### [TASK PROMPT]
Pick out every row below that contains the string "semi" and copy each of those rows in full.

### [EXCERPTED DATA]
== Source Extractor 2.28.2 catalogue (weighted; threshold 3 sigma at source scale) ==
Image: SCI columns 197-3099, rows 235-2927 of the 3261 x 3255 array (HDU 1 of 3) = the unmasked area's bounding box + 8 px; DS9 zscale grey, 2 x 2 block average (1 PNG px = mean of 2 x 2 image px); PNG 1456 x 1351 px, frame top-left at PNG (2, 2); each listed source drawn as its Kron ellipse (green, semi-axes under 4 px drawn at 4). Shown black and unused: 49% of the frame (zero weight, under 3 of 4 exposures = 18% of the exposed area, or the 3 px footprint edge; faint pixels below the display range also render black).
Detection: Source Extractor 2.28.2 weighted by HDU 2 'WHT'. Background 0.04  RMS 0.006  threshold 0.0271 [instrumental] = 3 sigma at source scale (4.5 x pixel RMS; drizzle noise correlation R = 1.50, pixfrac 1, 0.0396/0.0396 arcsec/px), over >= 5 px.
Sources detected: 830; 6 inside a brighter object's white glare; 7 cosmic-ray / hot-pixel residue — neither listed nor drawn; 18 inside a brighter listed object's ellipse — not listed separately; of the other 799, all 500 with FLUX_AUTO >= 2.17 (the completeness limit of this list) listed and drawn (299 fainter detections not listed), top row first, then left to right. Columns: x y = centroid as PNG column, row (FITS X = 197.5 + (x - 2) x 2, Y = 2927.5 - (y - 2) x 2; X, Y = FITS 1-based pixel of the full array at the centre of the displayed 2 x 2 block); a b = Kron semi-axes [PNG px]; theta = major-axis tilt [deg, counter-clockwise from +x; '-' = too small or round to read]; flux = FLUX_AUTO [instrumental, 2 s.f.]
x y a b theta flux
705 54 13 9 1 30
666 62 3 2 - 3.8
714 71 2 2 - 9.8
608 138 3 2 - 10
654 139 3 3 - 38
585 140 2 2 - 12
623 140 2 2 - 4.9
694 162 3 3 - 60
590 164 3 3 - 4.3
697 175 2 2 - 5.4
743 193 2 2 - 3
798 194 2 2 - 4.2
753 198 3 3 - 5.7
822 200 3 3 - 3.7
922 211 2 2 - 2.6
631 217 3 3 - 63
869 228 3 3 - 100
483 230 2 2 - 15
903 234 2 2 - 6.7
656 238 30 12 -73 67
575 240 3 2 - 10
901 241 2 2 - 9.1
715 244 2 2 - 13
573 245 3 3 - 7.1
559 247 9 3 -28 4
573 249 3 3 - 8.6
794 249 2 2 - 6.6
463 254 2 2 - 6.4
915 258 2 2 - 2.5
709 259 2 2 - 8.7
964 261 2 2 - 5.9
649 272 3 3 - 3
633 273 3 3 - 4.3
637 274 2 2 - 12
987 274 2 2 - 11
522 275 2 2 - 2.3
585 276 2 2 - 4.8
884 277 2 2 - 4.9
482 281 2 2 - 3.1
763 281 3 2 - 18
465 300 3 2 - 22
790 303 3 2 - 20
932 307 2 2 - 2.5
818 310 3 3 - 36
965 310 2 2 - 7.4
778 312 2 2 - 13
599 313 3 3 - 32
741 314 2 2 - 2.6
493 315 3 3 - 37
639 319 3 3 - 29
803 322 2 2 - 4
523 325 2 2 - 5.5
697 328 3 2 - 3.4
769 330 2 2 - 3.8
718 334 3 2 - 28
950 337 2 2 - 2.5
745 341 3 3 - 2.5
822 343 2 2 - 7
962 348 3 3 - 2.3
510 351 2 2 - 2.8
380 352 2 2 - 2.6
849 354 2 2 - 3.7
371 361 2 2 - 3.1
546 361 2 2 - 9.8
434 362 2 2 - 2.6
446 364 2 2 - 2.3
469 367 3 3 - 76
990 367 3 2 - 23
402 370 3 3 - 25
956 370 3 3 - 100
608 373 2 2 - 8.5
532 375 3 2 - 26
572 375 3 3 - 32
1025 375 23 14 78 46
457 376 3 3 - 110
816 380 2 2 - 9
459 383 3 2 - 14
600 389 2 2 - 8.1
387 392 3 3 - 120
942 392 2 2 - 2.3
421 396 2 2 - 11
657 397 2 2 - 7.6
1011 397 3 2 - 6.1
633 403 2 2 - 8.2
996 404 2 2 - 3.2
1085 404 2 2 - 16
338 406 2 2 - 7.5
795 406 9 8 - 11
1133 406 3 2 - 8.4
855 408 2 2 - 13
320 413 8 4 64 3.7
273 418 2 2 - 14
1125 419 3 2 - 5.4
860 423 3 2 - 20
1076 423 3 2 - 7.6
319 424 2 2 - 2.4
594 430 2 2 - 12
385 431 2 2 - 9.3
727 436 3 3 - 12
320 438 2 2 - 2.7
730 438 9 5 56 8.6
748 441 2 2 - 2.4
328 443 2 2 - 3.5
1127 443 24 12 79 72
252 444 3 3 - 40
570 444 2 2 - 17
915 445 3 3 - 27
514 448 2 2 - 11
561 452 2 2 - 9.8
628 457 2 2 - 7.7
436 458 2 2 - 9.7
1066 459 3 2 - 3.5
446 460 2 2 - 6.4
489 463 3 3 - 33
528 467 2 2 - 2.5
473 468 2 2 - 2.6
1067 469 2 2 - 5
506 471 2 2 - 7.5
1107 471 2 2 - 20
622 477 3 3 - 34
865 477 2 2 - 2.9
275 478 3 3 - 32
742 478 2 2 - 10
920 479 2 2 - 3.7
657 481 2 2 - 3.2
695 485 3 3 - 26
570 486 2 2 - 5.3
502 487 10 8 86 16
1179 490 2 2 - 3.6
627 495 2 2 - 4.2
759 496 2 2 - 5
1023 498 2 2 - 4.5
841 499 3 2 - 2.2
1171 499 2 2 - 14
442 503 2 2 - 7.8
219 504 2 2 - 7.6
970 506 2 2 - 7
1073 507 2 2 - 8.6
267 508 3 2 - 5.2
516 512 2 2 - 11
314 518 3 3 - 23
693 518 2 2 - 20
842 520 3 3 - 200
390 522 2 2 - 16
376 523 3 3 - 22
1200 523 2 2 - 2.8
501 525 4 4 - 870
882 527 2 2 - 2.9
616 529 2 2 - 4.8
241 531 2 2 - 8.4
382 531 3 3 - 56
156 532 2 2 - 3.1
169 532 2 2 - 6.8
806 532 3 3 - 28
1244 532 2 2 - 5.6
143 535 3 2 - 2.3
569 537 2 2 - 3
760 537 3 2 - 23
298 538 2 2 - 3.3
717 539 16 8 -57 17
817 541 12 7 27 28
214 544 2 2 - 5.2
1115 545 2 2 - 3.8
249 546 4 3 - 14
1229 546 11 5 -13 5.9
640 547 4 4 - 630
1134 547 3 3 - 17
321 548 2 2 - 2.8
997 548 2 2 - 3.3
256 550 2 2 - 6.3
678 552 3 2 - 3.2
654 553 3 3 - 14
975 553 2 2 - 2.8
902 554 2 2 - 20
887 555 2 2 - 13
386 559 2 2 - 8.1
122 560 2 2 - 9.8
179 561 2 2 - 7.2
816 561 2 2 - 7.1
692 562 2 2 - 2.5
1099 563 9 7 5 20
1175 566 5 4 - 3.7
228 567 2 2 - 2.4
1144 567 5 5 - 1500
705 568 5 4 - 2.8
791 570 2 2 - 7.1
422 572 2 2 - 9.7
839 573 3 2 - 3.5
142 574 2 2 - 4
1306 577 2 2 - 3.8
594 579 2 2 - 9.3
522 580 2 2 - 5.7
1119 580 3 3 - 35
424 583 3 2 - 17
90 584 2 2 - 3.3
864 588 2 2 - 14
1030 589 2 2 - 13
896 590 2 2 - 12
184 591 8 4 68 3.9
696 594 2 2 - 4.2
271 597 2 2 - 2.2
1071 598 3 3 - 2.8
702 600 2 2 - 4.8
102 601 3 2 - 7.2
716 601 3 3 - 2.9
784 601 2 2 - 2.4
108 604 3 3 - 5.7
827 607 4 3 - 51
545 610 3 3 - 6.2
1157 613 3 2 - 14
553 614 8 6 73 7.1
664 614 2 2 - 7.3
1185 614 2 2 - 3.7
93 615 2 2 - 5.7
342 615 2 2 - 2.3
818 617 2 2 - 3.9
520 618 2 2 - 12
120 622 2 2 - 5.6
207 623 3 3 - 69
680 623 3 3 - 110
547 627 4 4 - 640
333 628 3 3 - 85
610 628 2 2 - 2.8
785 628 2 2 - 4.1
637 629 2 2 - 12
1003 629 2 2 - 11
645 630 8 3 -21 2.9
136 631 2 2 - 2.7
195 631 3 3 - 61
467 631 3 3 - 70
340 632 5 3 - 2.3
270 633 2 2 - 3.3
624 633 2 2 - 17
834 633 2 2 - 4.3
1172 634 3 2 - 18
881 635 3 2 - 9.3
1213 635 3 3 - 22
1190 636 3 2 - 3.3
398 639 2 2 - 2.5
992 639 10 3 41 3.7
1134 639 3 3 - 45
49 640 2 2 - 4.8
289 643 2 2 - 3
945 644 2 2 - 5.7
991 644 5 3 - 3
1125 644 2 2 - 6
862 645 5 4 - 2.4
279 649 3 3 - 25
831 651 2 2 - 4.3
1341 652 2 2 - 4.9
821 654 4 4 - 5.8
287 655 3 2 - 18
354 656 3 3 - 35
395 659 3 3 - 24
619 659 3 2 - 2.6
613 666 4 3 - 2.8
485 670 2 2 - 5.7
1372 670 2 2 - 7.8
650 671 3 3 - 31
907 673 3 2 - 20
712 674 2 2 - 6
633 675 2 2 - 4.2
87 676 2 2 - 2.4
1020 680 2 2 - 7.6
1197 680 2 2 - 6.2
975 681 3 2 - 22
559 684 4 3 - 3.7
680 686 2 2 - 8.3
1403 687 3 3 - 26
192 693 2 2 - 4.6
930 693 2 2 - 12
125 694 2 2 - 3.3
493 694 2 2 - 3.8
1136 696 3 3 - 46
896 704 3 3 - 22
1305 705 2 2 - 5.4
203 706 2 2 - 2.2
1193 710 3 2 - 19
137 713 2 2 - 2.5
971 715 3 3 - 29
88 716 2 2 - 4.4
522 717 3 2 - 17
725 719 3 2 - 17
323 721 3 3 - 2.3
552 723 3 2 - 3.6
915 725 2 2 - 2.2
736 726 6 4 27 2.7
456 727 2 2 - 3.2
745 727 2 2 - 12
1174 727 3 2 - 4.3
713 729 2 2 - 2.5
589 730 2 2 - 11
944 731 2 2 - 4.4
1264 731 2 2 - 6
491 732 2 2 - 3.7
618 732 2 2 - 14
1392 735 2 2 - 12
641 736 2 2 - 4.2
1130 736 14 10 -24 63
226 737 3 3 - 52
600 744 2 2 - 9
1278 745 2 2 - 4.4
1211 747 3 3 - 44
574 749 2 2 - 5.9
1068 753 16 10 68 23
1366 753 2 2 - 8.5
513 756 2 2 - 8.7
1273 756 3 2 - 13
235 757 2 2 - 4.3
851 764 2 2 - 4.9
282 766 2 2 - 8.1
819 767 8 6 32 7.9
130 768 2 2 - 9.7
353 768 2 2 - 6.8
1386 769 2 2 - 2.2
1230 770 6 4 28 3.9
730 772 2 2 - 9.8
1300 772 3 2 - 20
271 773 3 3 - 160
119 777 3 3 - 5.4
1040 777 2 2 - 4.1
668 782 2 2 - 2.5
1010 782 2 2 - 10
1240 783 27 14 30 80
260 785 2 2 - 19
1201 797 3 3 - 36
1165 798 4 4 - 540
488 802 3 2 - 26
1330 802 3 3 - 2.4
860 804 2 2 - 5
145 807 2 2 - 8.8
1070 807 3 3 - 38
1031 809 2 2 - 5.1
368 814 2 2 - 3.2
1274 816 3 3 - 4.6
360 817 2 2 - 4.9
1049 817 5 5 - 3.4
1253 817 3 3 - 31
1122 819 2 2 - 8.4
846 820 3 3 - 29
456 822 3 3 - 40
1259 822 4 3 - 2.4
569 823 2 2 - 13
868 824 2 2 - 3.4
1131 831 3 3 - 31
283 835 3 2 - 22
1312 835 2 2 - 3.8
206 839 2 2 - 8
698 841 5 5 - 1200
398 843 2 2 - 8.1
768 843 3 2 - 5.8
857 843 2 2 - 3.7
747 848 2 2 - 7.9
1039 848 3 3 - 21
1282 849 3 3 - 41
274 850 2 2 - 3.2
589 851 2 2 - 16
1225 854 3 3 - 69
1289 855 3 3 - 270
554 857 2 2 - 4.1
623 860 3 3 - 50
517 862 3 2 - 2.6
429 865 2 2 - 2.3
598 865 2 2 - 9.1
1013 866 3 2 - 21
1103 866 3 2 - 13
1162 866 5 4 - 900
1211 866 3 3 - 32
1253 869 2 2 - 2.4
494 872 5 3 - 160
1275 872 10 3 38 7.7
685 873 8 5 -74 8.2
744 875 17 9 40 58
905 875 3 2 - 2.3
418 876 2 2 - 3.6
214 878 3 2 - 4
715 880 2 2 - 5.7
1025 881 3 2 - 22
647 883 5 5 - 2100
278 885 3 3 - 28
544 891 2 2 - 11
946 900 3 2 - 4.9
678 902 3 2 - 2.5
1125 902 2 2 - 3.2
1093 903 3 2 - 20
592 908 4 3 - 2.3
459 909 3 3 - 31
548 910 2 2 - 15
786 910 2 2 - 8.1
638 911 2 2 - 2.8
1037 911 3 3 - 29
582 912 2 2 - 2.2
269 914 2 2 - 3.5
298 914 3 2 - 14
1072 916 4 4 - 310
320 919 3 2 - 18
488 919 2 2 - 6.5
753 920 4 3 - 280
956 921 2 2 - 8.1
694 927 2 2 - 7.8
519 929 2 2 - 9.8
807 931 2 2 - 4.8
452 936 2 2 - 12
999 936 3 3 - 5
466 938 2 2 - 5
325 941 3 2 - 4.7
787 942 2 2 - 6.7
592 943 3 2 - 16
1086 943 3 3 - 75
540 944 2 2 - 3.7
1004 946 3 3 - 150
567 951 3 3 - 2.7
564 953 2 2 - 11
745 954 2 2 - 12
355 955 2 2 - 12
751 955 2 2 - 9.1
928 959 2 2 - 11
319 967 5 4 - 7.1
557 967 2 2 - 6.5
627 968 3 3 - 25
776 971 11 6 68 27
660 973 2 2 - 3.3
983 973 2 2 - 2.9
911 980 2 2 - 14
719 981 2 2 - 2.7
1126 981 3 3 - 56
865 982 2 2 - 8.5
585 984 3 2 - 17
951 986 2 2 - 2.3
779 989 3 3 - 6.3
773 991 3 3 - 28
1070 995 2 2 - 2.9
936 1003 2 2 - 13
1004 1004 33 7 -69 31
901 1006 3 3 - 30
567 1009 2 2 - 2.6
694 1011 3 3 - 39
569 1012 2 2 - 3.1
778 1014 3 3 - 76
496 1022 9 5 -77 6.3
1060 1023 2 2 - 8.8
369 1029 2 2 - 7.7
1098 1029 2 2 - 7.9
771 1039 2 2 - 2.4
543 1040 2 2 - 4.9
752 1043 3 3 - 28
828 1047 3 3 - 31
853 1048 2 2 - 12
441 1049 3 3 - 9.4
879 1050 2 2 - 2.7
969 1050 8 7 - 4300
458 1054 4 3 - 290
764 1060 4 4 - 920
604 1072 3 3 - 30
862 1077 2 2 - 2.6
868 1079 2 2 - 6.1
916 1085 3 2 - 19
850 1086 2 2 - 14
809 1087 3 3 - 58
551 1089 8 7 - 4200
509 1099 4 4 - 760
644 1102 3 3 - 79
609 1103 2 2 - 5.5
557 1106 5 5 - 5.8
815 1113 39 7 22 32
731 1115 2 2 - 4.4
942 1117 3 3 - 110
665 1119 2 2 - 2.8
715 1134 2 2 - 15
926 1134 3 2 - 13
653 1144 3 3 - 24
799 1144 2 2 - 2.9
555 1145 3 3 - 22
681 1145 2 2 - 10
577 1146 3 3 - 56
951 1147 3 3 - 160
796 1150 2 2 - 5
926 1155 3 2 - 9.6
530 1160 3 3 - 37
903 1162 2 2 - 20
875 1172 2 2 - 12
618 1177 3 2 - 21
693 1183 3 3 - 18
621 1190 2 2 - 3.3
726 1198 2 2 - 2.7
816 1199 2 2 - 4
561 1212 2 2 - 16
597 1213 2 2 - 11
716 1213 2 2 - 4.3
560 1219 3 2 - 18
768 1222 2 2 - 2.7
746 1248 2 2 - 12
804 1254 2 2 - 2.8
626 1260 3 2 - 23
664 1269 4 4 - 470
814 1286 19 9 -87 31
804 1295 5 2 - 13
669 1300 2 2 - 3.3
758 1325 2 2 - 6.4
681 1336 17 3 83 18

### [TASK RESULT]
Image: SCI columns 197-3099, rows 235-2927 of the 3261 x 3255 array (HDU 1 of 3) = the unmasked area's bounding box + 8 px; DS9 zscale grey, 2 x 2 block average (1 PNG px = mean of 2 x 2 image px); PNG 1456 x 1351 px, frame top-left at PNG (2, 2); each listed source drawn as its Kron ellipse (green, semi-axes under 4 px drawn at 4). Shown black and unused: 49% of the frame (zero weight, under 3 of 4 exposures = 18% of the exposed area, or the 3 px footprint edge; faint pixels below the display range also render black).
Sources detected: 830; 6 inside a brighter object's white glare; 7 cosmic-ray / hot-pixel residue — neither listed nor drawn; 18 inside a brighter listed object's ellipse — not listed separately; of the other 799, all 500 with FLUX_AUTO >= 2.17 (the completeness limit of this list) listed and drawn (299 fainter detections not listed), top row first, then left to right. Columns: x y = centroid as PNG column, row (FITS X = 197.5 + (x - 2) x 2, Y = 2927.5 - (y - 2) x 2; X, Y = FITS 1-based pixel of the full array at the centre of the displayed 2 x 2 block); a b = Kron semi-axes [PNG px]; theta = major-axis tilt [deg, counter-clockwise from +x; '-' = too small or round to read]; flux = FLUX_AUTO [instrumental, 2 s.f.]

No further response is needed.